The sample included 54 females and seven males. Subjects' ages ranged from 20 to 73 years (mean +/- SD, 35.9 +/- 10.6 years; median, 37 years). Average tumor size was 10.7 +/- 15.9 mm (range, 1-70 mm). Forty-nine tumors (80.3%) were 10 mm or smaller. Surgical procedures included subtotal thyroidectomy (40 patients), total thyroidectomy (16 patients), total thyroidectomy plus neck dissection (2 patients), near-total thyroidectomy (1 patient), and lobectomy with contralateral subtotal lobectomy (1 patient). Thirty-seven patients (60.7%) underwent postoperative 131I ablation for thyroid remnant. Neck lymph node metastases occurred in three patients and lung metastases in two patients. Patients who developed metastases were younger and had significantly larger tumors and higher pretreatment serum T3 level than those who did not develop metastases. No deaths occurred during the 6.2 +/- 4.1 year follow-up period (range, 1 year and 2 months to 18 years and 11 months).

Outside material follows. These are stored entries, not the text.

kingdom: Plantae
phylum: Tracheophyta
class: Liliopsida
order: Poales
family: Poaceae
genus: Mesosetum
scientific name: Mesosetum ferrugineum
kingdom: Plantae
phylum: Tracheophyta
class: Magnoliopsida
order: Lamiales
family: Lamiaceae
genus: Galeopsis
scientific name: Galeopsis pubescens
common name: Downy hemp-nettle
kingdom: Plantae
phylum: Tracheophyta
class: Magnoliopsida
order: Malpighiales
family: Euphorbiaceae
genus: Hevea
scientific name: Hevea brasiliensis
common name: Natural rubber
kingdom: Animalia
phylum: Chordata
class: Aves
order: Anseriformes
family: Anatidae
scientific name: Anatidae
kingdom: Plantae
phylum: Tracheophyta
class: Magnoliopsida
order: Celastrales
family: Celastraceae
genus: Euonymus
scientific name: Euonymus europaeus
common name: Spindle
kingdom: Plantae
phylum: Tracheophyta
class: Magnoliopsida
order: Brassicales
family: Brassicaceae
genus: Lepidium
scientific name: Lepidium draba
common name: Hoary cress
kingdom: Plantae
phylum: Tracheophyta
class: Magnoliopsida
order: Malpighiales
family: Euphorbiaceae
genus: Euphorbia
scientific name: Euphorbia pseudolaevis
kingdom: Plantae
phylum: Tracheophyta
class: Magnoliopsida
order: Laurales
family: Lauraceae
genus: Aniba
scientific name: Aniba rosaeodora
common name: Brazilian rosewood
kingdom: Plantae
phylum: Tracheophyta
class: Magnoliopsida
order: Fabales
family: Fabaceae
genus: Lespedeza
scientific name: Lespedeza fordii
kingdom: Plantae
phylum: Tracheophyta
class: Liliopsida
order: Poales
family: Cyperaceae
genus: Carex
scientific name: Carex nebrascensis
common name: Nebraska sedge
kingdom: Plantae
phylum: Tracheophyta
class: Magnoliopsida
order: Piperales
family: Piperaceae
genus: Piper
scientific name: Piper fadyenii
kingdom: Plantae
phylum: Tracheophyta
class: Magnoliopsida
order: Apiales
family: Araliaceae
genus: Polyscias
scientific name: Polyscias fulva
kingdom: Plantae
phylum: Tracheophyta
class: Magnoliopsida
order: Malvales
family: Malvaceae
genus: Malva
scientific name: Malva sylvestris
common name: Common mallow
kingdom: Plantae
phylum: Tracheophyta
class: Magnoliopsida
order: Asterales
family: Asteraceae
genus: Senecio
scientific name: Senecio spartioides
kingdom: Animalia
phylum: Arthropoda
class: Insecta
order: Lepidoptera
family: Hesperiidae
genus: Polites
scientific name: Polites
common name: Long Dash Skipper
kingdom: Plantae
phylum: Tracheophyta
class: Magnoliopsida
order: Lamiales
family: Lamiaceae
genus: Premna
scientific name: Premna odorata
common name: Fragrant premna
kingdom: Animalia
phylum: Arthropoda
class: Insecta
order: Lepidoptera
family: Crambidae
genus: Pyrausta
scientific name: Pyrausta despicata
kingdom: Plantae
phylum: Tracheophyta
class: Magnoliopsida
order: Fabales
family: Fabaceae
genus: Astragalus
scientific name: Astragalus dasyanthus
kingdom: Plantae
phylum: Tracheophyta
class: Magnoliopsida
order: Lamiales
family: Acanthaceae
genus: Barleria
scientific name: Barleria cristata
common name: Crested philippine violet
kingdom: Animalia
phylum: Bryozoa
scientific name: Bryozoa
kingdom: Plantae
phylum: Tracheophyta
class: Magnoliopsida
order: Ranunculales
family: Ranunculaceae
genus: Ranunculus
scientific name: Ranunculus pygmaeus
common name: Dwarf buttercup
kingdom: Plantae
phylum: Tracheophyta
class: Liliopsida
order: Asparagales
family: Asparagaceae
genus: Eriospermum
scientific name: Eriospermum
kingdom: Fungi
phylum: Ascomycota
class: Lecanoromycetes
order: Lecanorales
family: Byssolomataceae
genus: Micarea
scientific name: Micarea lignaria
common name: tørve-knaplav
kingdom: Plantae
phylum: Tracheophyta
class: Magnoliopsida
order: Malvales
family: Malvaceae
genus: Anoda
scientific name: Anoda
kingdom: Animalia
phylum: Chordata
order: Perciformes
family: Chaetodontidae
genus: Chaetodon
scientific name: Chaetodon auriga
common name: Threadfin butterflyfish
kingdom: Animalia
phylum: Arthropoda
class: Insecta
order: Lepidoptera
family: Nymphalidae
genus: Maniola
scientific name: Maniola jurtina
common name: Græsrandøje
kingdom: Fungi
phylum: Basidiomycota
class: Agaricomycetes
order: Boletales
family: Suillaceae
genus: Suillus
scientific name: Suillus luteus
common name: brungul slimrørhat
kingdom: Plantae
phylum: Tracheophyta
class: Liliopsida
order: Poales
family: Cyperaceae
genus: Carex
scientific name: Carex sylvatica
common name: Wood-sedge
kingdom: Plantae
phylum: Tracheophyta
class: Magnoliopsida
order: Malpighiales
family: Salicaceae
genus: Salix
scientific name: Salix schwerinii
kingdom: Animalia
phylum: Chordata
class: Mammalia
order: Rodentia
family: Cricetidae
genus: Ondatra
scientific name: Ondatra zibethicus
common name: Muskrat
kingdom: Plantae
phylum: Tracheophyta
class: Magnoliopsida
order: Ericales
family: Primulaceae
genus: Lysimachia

Most thyroid cancers with concurrent Graves disease were 10 mm or smaller. Subtotal thyroidectomy is adequate for patients with Graves disease with concurrent carcinoma 10 mm or smaller.
合并格雷夫斯病的甲状腺癌相对罕见。因此,合并格雷夫斯病的甲状腺癌的自然病史和最佳手术治疗存在争议。
回顾性分析61例合并格雷夫斯病的甲状腺癌患者。组织病理学诊断包括58例乳头状甲状腺癌(95.1%)、1例滤泡癌(1.6%)、1例髓样癌(1.6%)和1例许特莱细胞癌(1.6%)。
样本包括54名女性和7名男性。受试者年龄范围为20至73岁(平均±标准差,35.9±10.6岁;中位数,37岁)。平均肿瘤大小为10.7±15.9毫米(范围,1至70毫米)。49个肿瘤(80.3%)直径为10毫米或更小。手术方式包括甲状腺次全切除术(40例患者)、甲状腺全切除术(16例患者)、甲状腺全切除术加颈部淋巴结清扫术(2例患者)、近全甲状腺切除术(1例患者)和患侧甲状腺叶切除术加对侧甲状腺次全切除术(1例患者)。37例患者(60.7%)术后接受了131I甲状腺残留消融治疗。3例患者发生颈部淋巴结转移,2例患者发生肺转移。发生转移的患者比未发生转移的患者更年轻,肿瘤明显更大,治疗前血清T3水平更高。在6.2±4.1年的随访期内(范围,1年2个月至18年11个月)无死亡病例。
大多数合并格雷夫斯病的甲状腺癌直径为10毫米或更小。对于合并直径10毫米或更小癌灶的格雷夫斯病患者,甲状腺次全切除术是足够的。